If you want to learn more about Spacelift, create a free account or book a demo with one of your engineers.
The best Terraform Cloud alternative
Spacelift is a Terraform Cloud alternative that works with Terraform, Terragrunt, and many other IaC frameworks. It offers a predictable pricing model and supports self-hosted on-prem workers, workflow customization, drift detection, and much more.
Frequently asked questions
What’s the best Terraform Cloud alternative for enterprises?

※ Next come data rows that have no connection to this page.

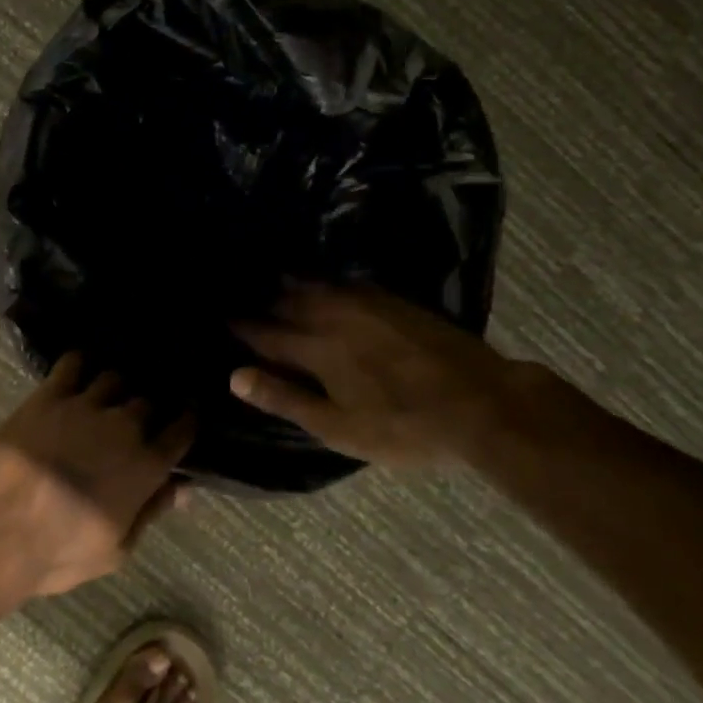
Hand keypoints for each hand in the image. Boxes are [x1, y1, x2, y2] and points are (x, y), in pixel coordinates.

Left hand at [0, 354, 194, 597]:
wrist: (0, 530)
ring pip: (114, 378)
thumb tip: (184, 488)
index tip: (186, 417)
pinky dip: (80, 364)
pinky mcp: (50, 395)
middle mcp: (124, 426)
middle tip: (137, 416)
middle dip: (148, 407)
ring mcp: (86, 405)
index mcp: (146, 465)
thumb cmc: (61, 552)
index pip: (183, 429)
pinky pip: (73, 364)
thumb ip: (152, 511)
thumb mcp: (117, 549)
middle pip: (149, 400)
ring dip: (115, 387)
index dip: (187, 420)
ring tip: (107, 394)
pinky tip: (77, 370)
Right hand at [231, 285, 538, 466]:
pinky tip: (325, 281)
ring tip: (273, 276)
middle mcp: (333, 316)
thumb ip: (285, 398)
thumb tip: (234, 375)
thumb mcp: (338, 427)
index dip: (241, 327)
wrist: (480, 402)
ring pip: (316, 286)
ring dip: (290, 283)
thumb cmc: (403, 426)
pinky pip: (345, 281)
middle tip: (240, 293)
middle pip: (287, 302)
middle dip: (261, 300)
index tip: (221, 317)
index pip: (266, 333)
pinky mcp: (393, 300)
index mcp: (315, 349)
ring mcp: (366, 303)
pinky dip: (325, 280)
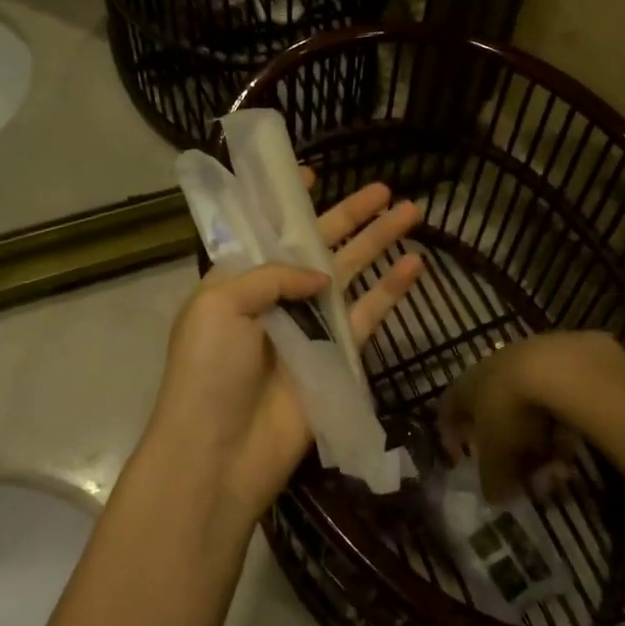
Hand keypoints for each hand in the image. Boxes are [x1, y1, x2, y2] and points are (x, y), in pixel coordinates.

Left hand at [146, 181, 424, 523]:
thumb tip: (320, 277)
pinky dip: (390, 290)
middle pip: (319, 245)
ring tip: (412, 210)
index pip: (268, 231)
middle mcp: (276, 297)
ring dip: (379, 242)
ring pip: (350, 273)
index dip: (288, 203)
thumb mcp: (221, 305)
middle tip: (384, 188)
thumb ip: (273, 276)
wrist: (220, 452)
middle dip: (350, 215)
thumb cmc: (209, 369)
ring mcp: (309, 326)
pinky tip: (415, 265)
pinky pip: (368, 314)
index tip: (312, 173)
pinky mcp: (337, 356)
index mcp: (239, 280)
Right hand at [443, 332, 624, 501]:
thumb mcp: (497, 456)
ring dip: (540, 448)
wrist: (558, 368)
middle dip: (510, 454)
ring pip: (528, 416)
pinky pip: (554, 407)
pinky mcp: (559, 365)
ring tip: (558, 470)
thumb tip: (493, 498)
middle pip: (494, 418)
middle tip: (525, 478)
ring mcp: (526, 365)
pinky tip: (573, 449)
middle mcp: (490, 371)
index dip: (452, 438)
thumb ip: (492, 479)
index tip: (464, 462)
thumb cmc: (511, 411)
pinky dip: (560, 431)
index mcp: (465, 387)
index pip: (448, 411)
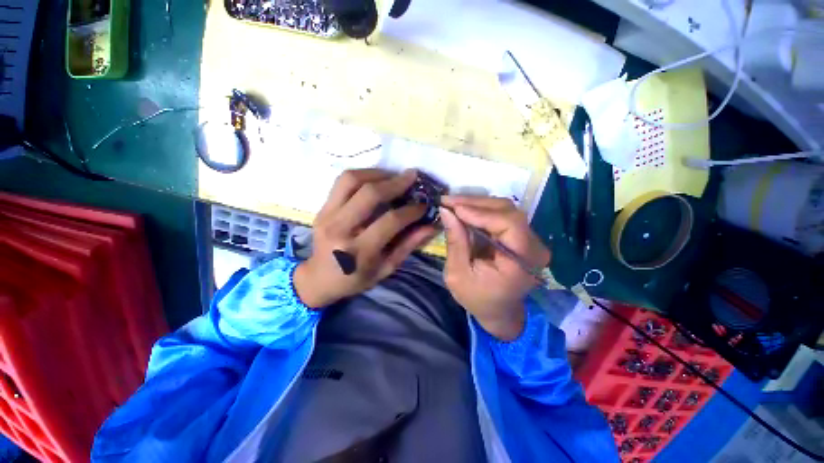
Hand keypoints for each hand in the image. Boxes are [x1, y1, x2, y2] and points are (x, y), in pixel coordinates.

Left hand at [293, 169, 437, 307]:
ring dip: (377, 173)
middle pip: (369, 194)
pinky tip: (376, 178)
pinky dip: (362, 175)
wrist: (318, 279)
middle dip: (396, 182)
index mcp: (359, 251)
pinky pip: (342, 182)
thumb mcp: (385, 269)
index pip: (390, 221)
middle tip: (413, 177)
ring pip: (352, 180)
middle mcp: (340, 229)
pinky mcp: (322, 208)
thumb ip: (408, 246)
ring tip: (394, 175)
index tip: (424, 204)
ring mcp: (327, 215)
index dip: (411, 210)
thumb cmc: (355, 278)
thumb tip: (431, 226)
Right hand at [440, 196, 550, 340]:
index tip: (453, 208)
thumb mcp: (458, 275)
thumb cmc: (477, 298)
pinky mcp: (521, 236)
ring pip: (506, 209)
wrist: (499, 311)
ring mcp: (530, 240)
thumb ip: (455, 242)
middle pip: (508, 211)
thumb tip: (446, 211)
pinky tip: (465, 210)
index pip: (509, 224)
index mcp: (521, 263)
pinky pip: (502, 215)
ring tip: (453, 204)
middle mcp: (533, 247)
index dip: (481, 212)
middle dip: (475, 204)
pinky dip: (482, 211)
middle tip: (448, 201)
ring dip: (477, 204)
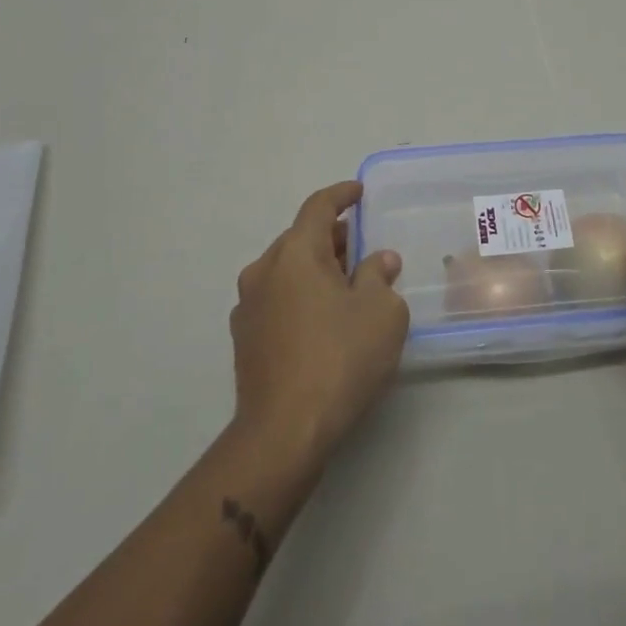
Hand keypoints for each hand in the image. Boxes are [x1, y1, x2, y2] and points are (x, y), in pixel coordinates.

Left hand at [230, 181, 409, 463]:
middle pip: (300, 238)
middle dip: (332, 236)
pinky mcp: (244, 340)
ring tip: (348, 281)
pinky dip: (301, 294)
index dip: (341, 195)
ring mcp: (248, 307)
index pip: (318, 207)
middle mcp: (264, 271)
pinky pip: (278, 299)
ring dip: (316, 268)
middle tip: (362, 243)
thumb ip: (380, 276)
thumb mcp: (381, 312)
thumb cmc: (340, 359)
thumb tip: (378, 261)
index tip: (359, 192)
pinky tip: (325, 317)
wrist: (284, 433)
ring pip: (286, 270)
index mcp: (295, 254)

For most enterprises, Spacelift is the strongest Terraform Cloud alternative because it pairs a mature policy and governance layer with flexible execution architecture and broad IaC support. It fits well when you need centralized control across many teams, accounts, and repos without forcing a single workflow model.
What’s the best self-hosted alternative to Terraform Cloud?
The best self hosted alternative to Terraform Cloud for most teams is Spacelift (self hosted), because it matches Terraform Cloud’s core value, orchestrated runs with policy, RBAC, approvals, and VCS driven workflows, while supporting multiple IaC tools. If you want the closest Terraform native experience with minimal platform overhead, Terraform Enterprise is the direct self hosted equivalent, but it is commercial and heavier.
What’s the cheapest Terraform Cloud alternative if we want to avoid RUM?
The cheapest Terraform Cloud alternative, if you want to avoid RUM, is usually self-hosted Terraform with a simple CI runner, for example GitHub Actions, GitLab CI, or Jenkins, plus an S3-compatible remote state backend with DynamoDB locking. You keep the core workflow, avoid any per-user licensing and usage-based billing, and pay mostly for commodity compute and storage.